第31話 才斗はもう、ボクの彼氏で~す
法事の帰省から戻って一週間がたった。
こちらに戻ってきても、勉強にバイトにジム通いに、色々と忙しくしていたが、俺には一つ気がかりな事があった。
「じゃあ、凛奈ちゃんと帰省の後から連絡ついてないの?」
「ああ。そうなんだよ」
スケートリンクのバイトの休憩時間。
スケート教室の講師の仕事が終わった玲と自販機のコーヒーを飲みながら相談する。
「どうしたんだろうね? 夏休みだから旅行とか?」
「いや、そんな感じじゃなさそうでな……」
どうしても、法事での別れ際に見せた凛奈の焦った顔が妙に頭の中に残り、俺の心をざわつかせていた。
「あ、よく見たらボクが送った、才斗がタバタ式終わりで死んでる時の写真もスルーされてる」
「玲も同じか……。

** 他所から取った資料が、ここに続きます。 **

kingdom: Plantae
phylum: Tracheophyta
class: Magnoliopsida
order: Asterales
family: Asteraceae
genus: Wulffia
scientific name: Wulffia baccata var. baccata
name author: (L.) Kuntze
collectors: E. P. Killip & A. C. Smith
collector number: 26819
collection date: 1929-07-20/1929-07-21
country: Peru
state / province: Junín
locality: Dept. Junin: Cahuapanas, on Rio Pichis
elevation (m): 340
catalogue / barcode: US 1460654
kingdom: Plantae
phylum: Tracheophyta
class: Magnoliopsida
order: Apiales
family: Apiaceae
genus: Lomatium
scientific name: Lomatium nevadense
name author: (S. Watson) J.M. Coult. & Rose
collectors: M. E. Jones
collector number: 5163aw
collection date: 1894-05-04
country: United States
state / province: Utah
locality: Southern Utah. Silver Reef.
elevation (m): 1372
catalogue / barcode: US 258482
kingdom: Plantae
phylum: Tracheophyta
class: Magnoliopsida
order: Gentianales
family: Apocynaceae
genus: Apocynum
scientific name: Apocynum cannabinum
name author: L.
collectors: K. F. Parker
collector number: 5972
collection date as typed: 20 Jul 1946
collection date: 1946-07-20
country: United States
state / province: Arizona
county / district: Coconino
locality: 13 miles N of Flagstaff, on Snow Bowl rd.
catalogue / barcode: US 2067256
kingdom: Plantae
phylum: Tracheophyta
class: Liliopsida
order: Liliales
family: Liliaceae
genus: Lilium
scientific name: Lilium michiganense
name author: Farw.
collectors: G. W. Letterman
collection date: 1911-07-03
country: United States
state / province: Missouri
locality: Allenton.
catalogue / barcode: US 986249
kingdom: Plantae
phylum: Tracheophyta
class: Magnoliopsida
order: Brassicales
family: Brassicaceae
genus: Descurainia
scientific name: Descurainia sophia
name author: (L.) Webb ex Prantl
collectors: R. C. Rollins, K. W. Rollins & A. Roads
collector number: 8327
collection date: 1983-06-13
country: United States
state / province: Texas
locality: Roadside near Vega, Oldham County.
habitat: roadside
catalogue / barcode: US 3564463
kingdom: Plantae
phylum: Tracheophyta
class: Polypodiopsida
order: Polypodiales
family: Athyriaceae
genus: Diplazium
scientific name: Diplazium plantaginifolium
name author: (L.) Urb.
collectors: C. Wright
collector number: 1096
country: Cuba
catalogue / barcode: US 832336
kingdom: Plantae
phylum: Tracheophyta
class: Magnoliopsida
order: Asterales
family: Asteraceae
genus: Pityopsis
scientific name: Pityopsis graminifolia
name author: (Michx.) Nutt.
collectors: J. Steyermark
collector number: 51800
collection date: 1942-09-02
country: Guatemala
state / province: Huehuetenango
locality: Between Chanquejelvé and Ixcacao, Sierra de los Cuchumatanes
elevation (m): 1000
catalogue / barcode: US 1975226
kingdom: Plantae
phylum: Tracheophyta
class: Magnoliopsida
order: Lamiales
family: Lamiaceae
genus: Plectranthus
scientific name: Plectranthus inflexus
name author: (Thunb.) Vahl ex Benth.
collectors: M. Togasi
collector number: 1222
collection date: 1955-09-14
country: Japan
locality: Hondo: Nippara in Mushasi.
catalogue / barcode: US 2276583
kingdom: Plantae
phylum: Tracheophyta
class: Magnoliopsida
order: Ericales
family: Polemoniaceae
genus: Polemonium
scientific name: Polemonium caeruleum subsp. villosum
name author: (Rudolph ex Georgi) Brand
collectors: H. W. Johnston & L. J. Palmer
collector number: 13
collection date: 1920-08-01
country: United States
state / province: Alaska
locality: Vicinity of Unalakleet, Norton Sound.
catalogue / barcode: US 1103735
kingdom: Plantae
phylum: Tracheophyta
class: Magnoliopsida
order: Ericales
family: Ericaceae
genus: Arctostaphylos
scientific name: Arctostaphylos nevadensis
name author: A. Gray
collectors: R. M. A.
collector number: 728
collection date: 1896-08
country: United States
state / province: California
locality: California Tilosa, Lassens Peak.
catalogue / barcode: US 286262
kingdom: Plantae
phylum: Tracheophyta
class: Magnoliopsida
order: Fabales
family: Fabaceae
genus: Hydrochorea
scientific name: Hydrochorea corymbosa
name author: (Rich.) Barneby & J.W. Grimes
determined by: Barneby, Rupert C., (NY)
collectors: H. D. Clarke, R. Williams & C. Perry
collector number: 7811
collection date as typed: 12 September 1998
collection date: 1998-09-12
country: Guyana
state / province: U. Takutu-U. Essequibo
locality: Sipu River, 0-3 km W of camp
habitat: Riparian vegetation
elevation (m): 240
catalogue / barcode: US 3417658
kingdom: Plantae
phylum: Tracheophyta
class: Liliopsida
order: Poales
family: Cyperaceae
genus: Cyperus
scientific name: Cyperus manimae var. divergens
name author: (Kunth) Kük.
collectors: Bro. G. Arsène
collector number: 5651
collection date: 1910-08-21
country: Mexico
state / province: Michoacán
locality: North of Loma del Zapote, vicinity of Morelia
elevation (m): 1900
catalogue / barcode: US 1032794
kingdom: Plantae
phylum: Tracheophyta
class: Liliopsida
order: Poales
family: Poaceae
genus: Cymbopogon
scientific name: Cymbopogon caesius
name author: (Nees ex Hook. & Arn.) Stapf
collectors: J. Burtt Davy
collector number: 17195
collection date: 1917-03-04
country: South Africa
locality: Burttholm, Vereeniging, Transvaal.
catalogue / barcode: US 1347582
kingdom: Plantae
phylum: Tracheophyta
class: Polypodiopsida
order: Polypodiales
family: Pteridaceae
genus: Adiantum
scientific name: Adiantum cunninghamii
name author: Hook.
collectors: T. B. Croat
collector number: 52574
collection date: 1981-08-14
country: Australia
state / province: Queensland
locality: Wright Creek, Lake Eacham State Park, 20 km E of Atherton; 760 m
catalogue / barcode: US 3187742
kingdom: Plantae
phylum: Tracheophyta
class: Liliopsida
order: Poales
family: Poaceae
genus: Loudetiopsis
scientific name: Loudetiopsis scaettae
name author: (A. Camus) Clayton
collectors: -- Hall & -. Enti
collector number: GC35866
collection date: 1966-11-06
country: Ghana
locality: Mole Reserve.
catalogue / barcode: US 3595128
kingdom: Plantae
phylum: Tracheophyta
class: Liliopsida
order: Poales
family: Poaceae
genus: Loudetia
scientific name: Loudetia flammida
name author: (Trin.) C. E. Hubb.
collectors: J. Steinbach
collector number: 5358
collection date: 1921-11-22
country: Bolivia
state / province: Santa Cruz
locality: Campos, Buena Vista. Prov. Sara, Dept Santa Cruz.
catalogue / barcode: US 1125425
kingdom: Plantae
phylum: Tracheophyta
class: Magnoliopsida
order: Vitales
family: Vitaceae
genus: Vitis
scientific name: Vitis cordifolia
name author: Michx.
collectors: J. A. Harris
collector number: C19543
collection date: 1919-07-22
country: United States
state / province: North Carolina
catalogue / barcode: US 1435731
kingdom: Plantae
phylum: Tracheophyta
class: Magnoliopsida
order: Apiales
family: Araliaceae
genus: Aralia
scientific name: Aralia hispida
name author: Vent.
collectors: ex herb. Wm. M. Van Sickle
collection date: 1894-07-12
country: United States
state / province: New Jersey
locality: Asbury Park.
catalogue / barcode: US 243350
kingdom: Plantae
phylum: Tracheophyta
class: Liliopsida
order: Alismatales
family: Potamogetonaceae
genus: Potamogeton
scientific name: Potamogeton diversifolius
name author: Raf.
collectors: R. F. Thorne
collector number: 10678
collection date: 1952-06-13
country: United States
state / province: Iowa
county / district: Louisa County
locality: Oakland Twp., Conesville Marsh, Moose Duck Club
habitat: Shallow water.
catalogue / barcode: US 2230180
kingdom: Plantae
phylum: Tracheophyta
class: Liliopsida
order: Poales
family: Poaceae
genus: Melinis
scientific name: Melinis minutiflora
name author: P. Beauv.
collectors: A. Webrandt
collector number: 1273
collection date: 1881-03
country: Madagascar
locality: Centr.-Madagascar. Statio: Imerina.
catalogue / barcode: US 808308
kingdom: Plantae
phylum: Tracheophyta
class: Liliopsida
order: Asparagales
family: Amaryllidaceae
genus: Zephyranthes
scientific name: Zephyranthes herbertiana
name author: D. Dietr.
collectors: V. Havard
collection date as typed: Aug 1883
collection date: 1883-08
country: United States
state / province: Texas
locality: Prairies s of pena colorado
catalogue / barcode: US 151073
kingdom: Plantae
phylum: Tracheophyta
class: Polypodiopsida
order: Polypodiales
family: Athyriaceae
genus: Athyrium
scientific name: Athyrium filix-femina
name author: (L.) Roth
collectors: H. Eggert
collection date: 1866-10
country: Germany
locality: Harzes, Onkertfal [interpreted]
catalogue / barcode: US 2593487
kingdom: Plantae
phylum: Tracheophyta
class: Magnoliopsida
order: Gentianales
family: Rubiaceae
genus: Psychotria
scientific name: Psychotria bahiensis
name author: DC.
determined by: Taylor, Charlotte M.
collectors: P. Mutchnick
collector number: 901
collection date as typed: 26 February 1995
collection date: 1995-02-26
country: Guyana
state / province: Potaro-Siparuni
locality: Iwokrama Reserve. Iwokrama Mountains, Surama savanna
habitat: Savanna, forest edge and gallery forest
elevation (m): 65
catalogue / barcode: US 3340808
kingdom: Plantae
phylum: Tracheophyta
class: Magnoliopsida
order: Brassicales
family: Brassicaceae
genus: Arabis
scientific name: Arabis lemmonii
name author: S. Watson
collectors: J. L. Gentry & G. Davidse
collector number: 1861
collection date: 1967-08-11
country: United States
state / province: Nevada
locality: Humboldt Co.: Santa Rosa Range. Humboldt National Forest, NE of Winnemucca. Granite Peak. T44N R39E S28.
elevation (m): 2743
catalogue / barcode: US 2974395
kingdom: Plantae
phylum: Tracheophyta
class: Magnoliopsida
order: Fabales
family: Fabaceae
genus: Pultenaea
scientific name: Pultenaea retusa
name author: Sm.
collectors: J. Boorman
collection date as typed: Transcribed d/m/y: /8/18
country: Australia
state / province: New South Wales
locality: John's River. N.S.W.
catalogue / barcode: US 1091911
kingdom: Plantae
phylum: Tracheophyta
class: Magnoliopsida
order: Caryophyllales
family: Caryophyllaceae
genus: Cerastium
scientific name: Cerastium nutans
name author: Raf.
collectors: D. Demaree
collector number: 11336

って、そんな写真送ってたのかよ」
最初は身内に不幸でもあったのかと思って連絡は控えていたのだが、事情を知っているであろう担任教師の剛史兄ぃに聞いても曖昧にはぐらかされるだけ。
剛史兄ぃのリアクションから、身内の不幸などではなさそうだと判断して連絡を入れてみたのだが、これも返信がない。
「じゃあさ才斗。思わず凛奈ちゃんが返信したくなるようなメッセージを送って釣り上げようよ」
釣り上げるというのは表現が悪いが、アイデアはいいかもしれないな。
「どんなメッセージだ?」
「ん~? そ・れ・は・ね~」
妖しく笑うと玲は俺の隣にピッタリと身を寄せる。
「ちょっと玲、くっつきすぎだよ」
「だって、くっつかないと自撮りツーショットに収まらないんだもん」
身体を離そうとするが、敢えなく座っているベンチの端まで追いやられてしまい、横の自販機と玲に挟まれる形となってしまった。
「ほら、スマホ見てピース。『才斗はもう、ボクの彼氏で~す』」
「いや、彼氏ではないだろ」
「どうせ写真だから、声は載らないじゃない。うん、よく撮れてる。はい、送信」
「なんで、そんな妙に仕事早いの?」
玲は日頃からは考えられない手際の良さで、サササッとスマホを操作し凛奈に写真を送りつける。
「フフフッ。日頃、ボクは凛奈ちゃんにはやられっぱなしだからね。反撃できて嬉しいんだよ。あ、既読ついた」
すぐに既読がついたということは、スマホは触れているんだよな。
「あれ? でも何もリアクション来ないね」
「そうだな」
凛奈のことだし、てっきり、中指でも立てたスタンプでも返して来るのかと思ったんだが。
「よし。もっとドギツイのを送ろう才斗。凛奈ちゃんが反応せざるを得ないような。2人で手でハートやるよ才斗」
「お、おう」
またしても身体を寄せて来た玲と、手で半分ずつのハートを作ってスマホの自撮り画面に収まる俺。
「あれ、これでも反応無し。じゃあ、次は抱き合ってチューしてる写真を」
「いや、玲。途中から目的変わってるだろ」
「ギクッ! そ、そんなことないよ」
まったく。
スケートリンクの休憩場なんだから、他の人もいるんだぞ。
「でも、凛奈ちゃん。既読にはなるのに返事がないのはおかしいね。夏休みで一人で悶々としている凛奈ちゃんならきっと、顔真っ赤で罵倒してくると思ったのに」
「そうだな……」
夏休みだで色々と忙しいからと言えばそれまでかもしれないが、俺はどこか引っ掛かっていた。
法事から先に帰る時の凛奈の後ろ姿は、何故か鮮明に映像として記憶されていて、俺の頭から離れなかった。
「よし。じゃあ、これから凛奈ちゃんの家に行こう。ボクもついていく行くから」
「ありがと玲。でも、玲から提案してくれるなんて、その……、意外だな」
日頃、玲は凛奈と俺の取り合いでいがみ合っているのだから、現状はむしろお望みどおりな状態だというのに。
「だって、才斗が元気なさそうだからさ……。それなら、とっとと凛奈ちゃんの状況確認しちゃった方が、ボクも気兼ねなく才斗と遊べるし」
「……。玲ってさ。ワガママ王子だけど、やっぱりいい奴だよな。凛奈の事、内心では心配してるんだな」
「べ、別にそんなことないもん! 凛奈ちゃんはライバルだし。この程度、塩を送った事にもならないよ」
「そっか」
前に、玲が足のケガの事が俺達にバレて殻に閉じ籠っていた時に、凛奈も同じようなことを言ってたなと思いながら、俺は少し気持ちを軽くしてもらった足取りで、凛奈の家へ向かった。